ASSIGNMENT – Could you find each line of the data below that contains the word "down" and copy those lines?

*** SOURCE MATERIAL ***

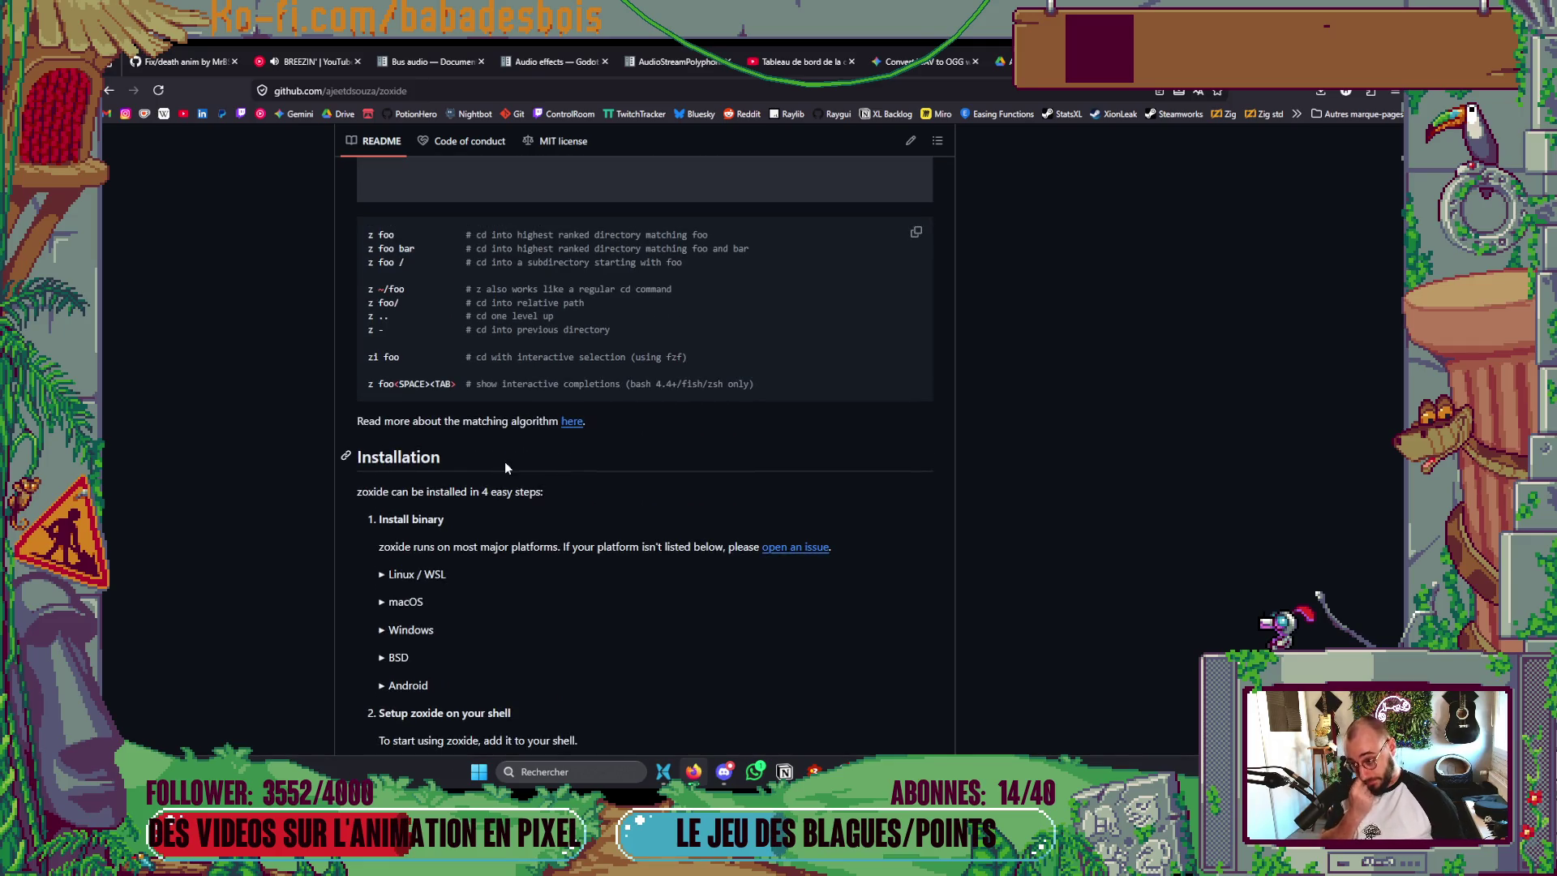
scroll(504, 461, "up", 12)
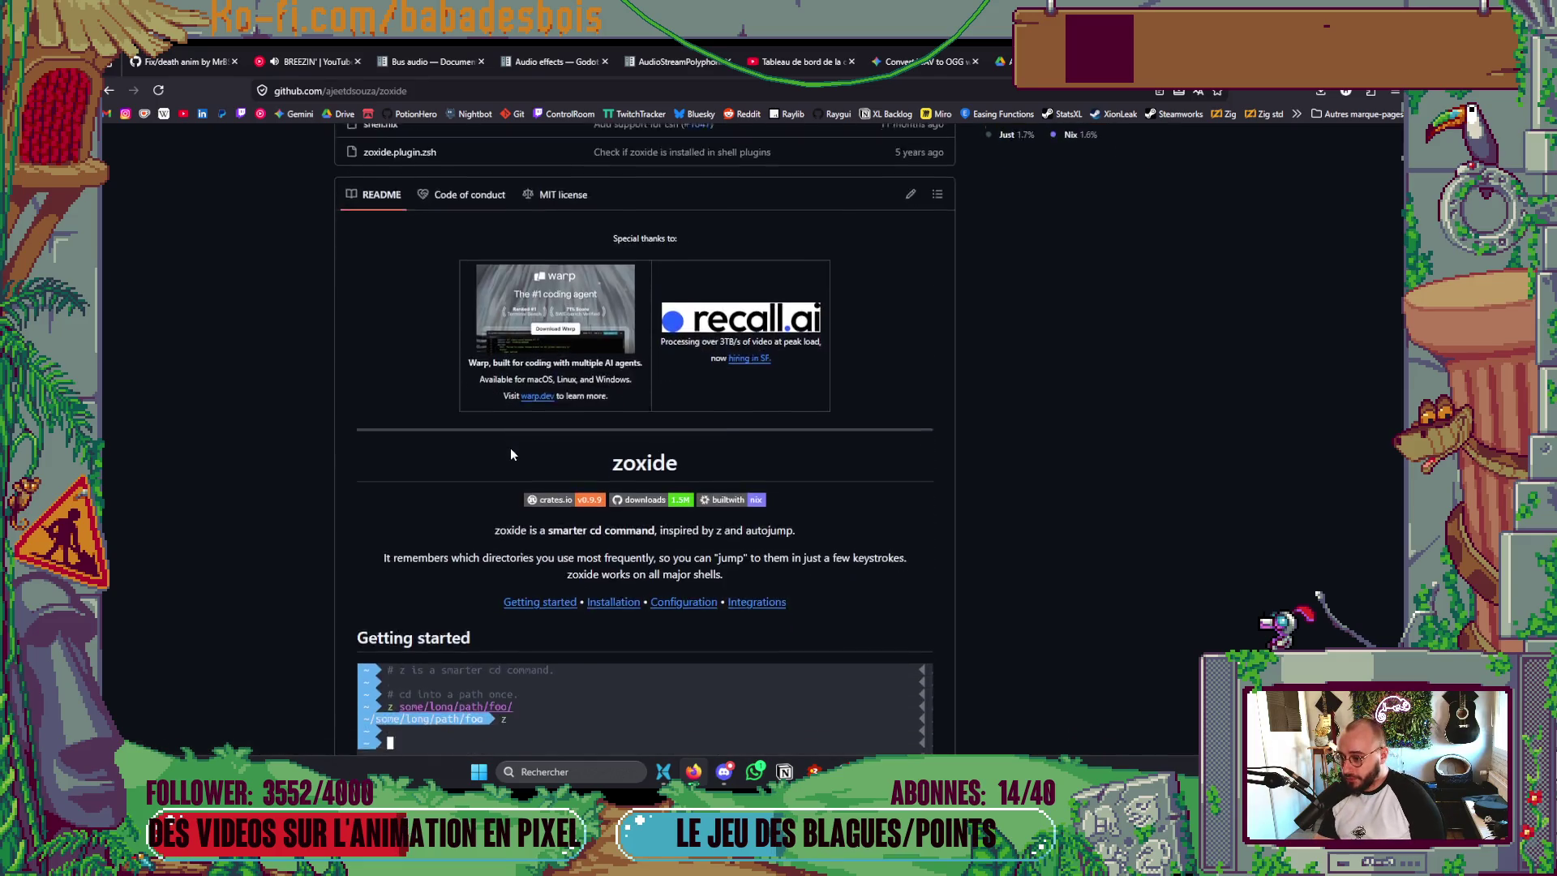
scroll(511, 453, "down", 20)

*** End of SOURCE MATERIAL ***
*** SOURCE MATERIAL ***

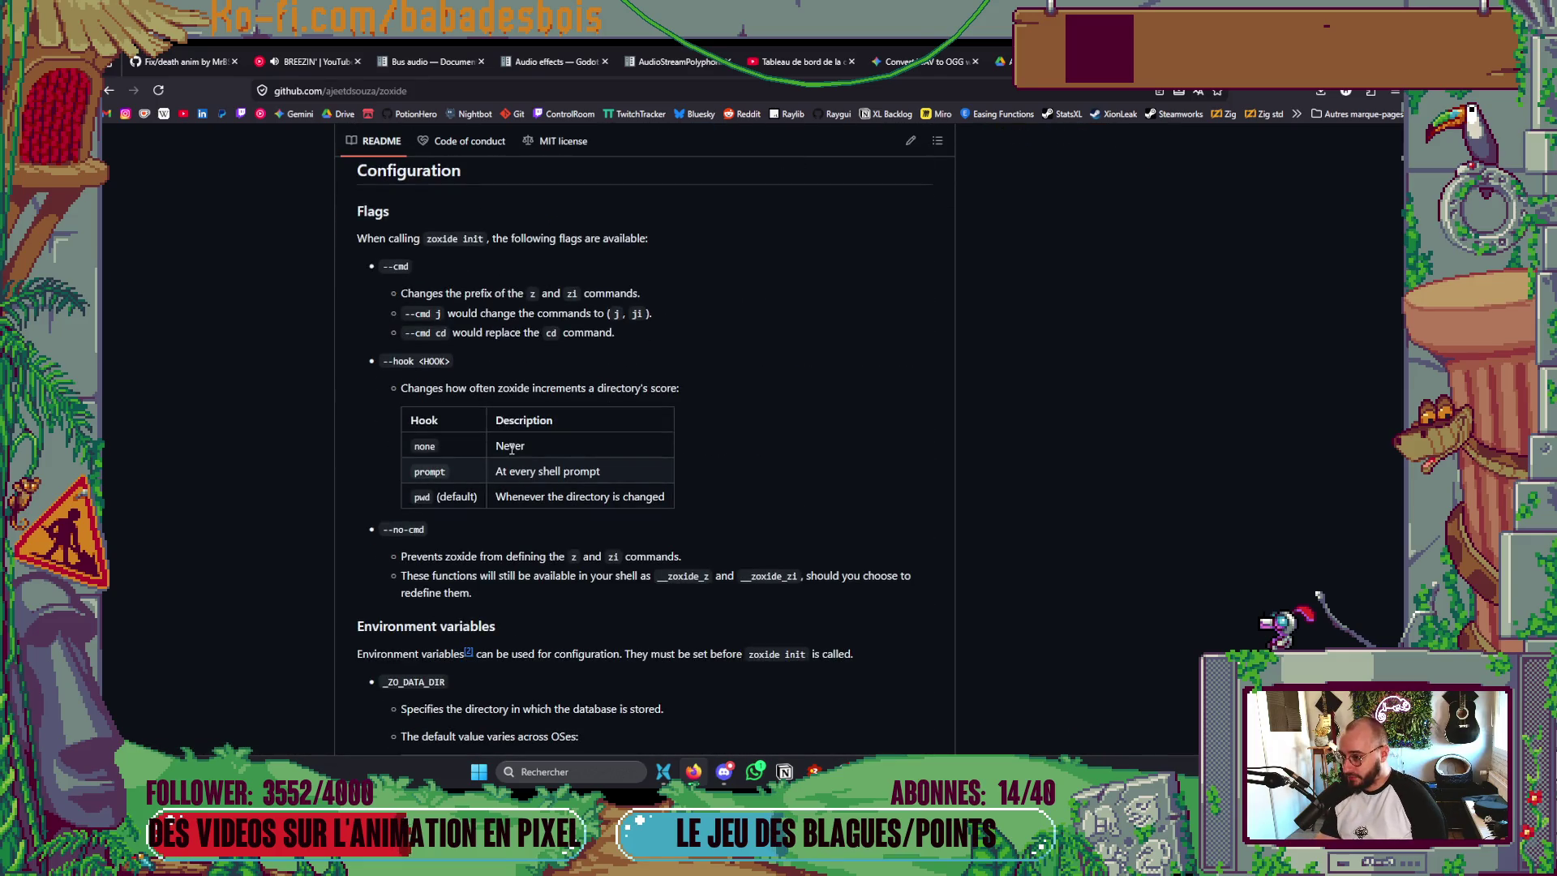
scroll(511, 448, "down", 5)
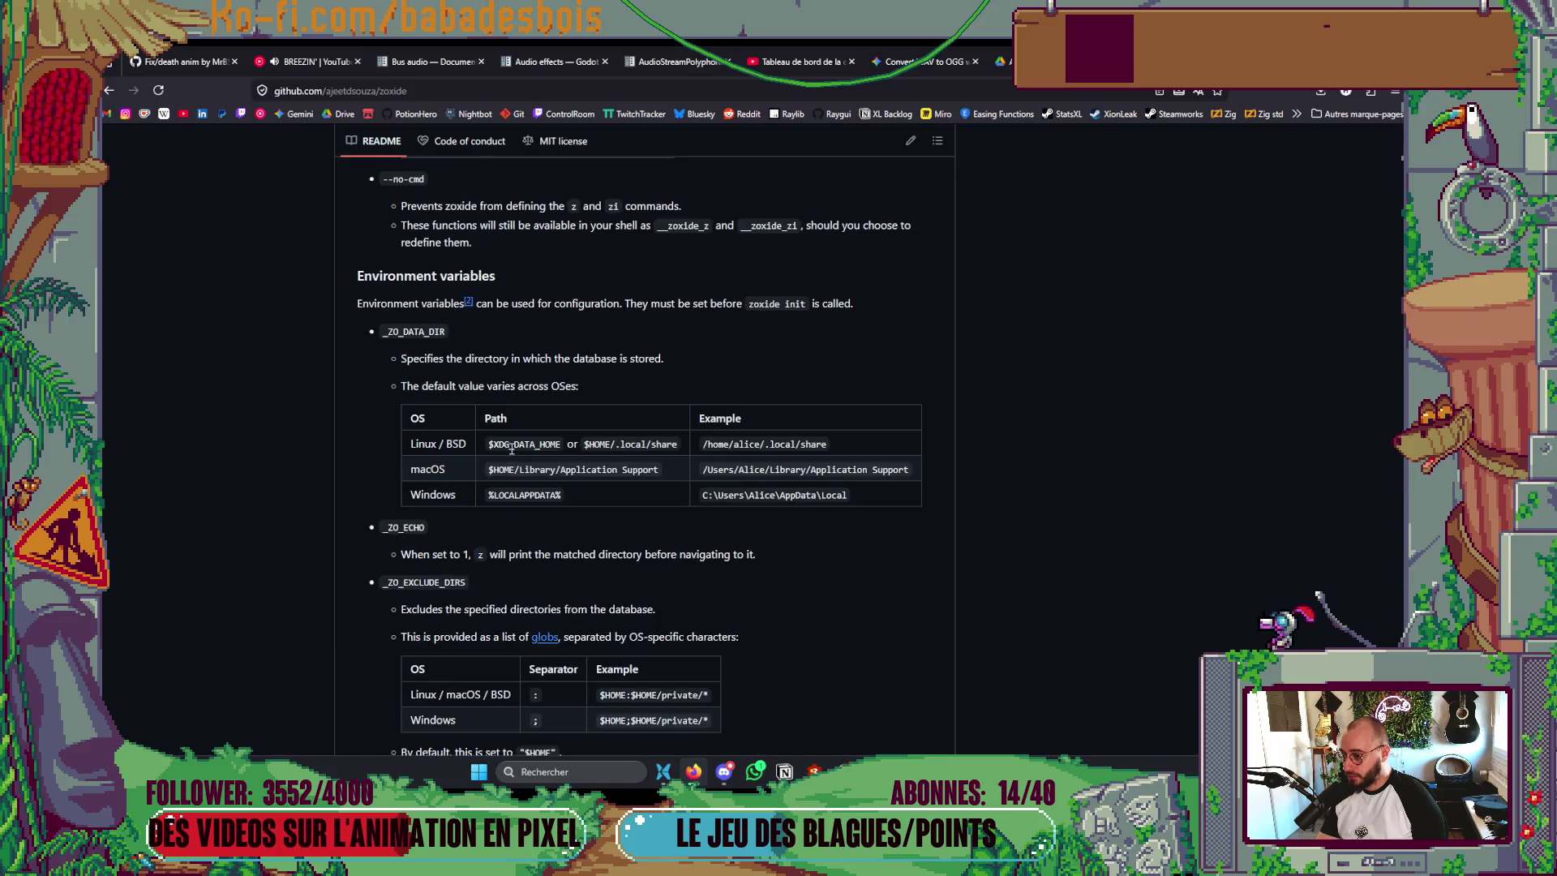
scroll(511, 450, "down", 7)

*** End of SOURCE MATERIAL ***

ANSWER BOX –
scroll(511, 453, "down", 20)
scroll(511, 448, "down", 5)
scroll(511, 450, "down", 7)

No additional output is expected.